# *** Evolution Electric Guitar Strawberry - NEW VERSION RELEASED from Orange Tree Samples!! ***



## gregjazz (Feb 27, 2015)

_"This is it! Finally a guitar I can play that doesn't hurt my fingers. Seriously this is the best Guitar sample set I've ever come across- Just bought it and I'm BLOWN AWAY" - James Venable (Zack and Miri, Clerks II, Scary Movie 3/4, Samurai Jack)_

We're proud to announce the release of the new version of *Evolution Electric Guitar - Strawberry*. This latest version upgrades the library to the new Evolution guitar engine premiered by our recently-released Evolution Electric Guitar - Stratosphere sample library for KONTAKT. The new version is completely FREE for existing owners of the library. If that’s you, be sure to check your email to download the new version.

The update features tons of new features and improvements:

For example, Strawberry has an intuitive, powerful strumming pattern editor. We felt it was important to make something that represents strumming better than the traditionally-used step sequencer approach, so we came up with a more powerful system that’s fast and easy to use. It gives you control over which strings get strummed, the direction of the strum, and the speed of the strum. Plus, you can use many articulations within a single strum pattern, and even incorporate special effects like string slaps as part of the pattern.

Next, all the factory presets are available directly inside Strawberry’s interface, meaning that you can see the preset name at all times as well as use convenient arrow buttons to scroll through the included collection of factory guitar tones and strumming patterns. We converted many of the fan favorites from the previous version as well as adding lots of new clean, crunchy, and distorted preset options.

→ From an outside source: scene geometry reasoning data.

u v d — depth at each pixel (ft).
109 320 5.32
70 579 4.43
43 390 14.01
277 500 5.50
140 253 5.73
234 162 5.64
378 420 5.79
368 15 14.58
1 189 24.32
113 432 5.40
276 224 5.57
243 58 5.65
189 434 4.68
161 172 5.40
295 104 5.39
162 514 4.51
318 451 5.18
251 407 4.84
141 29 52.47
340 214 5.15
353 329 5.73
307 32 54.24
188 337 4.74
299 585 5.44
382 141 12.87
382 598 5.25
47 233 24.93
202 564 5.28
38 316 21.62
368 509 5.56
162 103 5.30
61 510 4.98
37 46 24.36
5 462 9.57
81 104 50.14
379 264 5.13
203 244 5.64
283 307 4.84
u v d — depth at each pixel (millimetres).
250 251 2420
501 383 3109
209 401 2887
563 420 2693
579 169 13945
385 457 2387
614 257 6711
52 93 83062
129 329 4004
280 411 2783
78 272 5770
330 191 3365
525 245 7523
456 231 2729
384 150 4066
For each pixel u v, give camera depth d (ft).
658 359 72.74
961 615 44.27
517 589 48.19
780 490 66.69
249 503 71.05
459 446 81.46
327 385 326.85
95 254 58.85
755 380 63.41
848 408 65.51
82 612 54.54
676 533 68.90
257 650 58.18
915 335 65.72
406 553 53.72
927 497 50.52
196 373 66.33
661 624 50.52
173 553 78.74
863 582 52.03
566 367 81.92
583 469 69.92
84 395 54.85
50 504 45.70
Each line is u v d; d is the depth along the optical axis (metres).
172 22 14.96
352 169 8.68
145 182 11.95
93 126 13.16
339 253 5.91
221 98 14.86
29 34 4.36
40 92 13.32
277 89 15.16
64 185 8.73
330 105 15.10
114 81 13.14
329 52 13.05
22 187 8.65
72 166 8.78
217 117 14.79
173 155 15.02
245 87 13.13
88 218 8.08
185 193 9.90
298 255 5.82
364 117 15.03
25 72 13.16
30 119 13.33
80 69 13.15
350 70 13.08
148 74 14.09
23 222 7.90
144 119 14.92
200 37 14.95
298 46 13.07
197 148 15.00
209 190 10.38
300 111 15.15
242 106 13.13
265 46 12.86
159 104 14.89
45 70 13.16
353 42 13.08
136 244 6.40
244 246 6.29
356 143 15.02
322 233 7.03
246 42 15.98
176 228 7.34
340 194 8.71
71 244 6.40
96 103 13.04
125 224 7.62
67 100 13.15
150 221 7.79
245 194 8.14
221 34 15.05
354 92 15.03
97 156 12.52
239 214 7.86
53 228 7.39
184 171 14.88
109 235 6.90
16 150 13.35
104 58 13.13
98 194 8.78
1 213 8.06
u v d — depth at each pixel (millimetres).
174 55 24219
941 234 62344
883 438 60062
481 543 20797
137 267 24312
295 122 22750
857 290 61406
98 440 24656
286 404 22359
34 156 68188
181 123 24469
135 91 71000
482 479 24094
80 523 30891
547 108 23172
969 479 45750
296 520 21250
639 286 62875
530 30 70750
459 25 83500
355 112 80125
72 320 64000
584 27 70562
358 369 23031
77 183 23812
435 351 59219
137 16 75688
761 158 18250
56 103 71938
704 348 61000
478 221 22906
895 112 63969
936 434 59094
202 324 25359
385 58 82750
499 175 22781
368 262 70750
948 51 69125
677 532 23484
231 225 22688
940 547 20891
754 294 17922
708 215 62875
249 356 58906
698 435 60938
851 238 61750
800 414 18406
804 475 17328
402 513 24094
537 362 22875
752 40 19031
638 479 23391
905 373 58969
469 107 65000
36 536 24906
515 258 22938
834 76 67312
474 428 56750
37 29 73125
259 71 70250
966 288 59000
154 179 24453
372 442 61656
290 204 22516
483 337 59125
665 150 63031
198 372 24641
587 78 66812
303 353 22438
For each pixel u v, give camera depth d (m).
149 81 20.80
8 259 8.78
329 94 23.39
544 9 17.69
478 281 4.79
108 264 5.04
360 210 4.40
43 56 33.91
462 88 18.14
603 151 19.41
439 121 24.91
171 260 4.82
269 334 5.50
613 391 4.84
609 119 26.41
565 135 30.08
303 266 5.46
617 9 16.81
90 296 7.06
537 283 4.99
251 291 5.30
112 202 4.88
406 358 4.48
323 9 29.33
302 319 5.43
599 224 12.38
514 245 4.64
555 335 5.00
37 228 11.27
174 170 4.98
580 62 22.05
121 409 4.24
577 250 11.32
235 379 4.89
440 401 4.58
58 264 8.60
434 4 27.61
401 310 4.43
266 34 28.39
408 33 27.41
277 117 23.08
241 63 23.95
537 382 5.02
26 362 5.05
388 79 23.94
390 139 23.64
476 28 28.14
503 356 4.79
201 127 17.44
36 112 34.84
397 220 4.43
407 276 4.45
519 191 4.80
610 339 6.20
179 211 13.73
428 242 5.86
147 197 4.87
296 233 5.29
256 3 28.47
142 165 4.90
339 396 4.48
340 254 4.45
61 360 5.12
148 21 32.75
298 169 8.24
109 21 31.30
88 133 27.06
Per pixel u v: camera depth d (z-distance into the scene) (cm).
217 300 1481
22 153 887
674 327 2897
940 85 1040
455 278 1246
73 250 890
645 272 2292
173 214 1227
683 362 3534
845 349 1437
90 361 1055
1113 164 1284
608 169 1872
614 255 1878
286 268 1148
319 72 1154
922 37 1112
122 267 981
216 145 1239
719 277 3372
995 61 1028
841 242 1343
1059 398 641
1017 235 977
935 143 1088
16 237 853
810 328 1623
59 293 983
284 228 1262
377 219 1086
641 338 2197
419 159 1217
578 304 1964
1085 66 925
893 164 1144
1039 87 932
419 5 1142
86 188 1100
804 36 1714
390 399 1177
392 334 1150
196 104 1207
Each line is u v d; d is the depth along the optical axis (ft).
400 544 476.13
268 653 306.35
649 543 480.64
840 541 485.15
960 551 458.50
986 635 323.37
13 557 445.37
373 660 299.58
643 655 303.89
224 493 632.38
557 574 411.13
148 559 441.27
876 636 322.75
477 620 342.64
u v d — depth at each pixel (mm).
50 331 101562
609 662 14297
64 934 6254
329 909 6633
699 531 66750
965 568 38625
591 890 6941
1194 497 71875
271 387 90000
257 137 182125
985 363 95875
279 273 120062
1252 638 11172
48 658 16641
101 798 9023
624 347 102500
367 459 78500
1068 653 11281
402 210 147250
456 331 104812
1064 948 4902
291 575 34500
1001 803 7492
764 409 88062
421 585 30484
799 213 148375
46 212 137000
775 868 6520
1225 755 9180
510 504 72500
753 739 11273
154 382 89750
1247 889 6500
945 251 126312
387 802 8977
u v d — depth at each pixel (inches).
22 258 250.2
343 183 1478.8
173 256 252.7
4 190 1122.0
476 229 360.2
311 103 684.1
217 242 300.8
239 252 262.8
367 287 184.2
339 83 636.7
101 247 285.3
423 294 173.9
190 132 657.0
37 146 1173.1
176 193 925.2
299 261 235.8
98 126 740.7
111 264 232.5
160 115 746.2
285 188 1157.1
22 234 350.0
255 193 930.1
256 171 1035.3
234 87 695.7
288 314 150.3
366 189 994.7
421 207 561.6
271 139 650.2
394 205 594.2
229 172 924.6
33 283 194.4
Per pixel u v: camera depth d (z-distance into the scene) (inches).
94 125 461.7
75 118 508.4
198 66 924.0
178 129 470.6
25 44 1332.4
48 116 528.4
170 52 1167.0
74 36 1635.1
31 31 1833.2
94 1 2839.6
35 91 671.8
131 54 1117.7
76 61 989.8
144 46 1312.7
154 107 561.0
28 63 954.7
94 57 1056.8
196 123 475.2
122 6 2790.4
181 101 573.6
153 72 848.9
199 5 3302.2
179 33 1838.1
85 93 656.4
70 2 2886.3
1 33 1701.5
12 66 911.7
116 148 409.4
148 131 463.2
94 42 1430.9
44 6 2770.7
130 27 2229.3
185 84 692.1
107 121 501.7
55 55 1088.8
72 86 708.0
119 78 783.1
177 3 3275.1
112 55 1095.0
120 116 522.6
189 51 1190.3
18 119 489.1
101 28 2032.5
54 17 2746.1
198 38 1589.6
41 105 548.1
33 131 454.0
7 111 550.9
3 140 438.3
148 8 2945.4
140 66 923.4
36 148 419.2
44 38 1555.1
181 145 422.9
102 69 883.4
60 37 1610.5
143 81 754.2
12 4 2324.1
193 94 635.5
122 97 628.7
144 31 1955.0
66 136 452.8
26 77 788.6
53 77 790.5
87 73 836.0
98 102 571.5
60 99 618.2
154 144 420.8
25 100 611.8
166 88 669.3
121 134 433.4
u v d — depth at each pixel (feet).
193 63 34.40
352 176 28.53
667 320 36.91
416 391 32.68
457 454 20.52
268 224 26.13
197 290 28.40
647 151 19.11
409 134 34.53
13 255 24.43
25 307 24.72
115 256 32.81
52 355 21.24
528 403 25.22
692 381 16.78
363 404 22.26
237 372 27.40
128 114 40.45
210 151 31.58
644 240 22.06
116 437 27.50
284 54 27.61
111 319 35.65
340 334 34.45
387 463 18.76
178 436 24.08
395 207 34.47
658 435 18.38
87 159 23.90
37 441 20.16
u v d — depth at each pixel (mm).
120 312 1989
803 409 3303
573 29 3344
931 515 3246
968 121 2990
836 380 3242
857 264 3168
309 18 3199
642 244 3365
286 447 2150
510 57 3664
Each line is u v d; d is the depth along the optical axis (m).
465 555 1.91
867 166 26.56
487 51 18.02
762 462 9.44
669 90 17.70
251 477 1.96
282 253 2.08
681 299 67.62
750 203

Finally, *Evolution Electric Guitar - Strawberry* comes with a robust guitar effects engine, including a vast collection of over $8,000 of modeled guitar pedals. In fact, in the time between releasing Evolution Electric Guitar - Stratosphere, we’ve added several new reverb pedals. Additionally, you have selectable guitar cab sizes with several options for microphones and mic placement. All together, you have a comprehensive guitar effects suite at your fingertips without external guitar effect processors necessary to get amazing-sounding tones.

But don’t just take our word for it, let your ears decide.

*Audio Demos:*
Demo #1: Deimos
Demo #2: Reja Vu
Demo #3: Scarlet Queen
Demo #4: Slithery Tattoo

*Key features:*


Multitracking up to quadruple tracking.
Adjustable pick position using our proprietary physical modeling technology.
Various vibrato styles, from classic vibrato to rock and metal vibrato with adjustable depth/speed. Vibrato can be assigned to MIDI CCs or aftertouch.
Powerful mapping system that lets you set how you want to trigger articulations, using conditions such as velocity ranges, MIDI CCs, latching and non-latching keyswitches, and more.
Built-in strum pattern editor for authentic guitar strumming.

*Sampling specifications:*


Over 3,500 samples, recorded in 24-bit, 48khz.
Articulations such as sustains, half palm mutes, full palm mutes, mutes, squeals, tapping, natural harmonics, plus special effects such as chugs, scratches, string slaps, and much more.
MIDI articulations for instant upward/downward grace notes, buzz trills, whole-step slides, whole-step hammer-ons, slides (velocity-based and tempo-synced), octaves, and powerchords.
Legato samples for slides, hammer-ons, and pull-offs.
Modeled pickup selection for bridge, bridge + neck, and neck pickups.



*Pricing:*
The update is completely free for owners of Evolution Electric Guitar - Strawberry. However, if you don’t own the library, it’s available at a 25% OFF re-introductory discount. This time-limited discount lasts until March 14th, 2015, so don’t miss out!

*Format:*
Due to the extensive scripting, this sample library is available in KONTAKT 4 / 5 format only. The sample library requires the full retail version of KONTAKT 4 / 5, so it is not compatible with the free KONTAKT Player.

*Downloads:*
http://www.orangetreesamples.com/download/StrawberryUsersGuide.pdf (User's Guide (PDF))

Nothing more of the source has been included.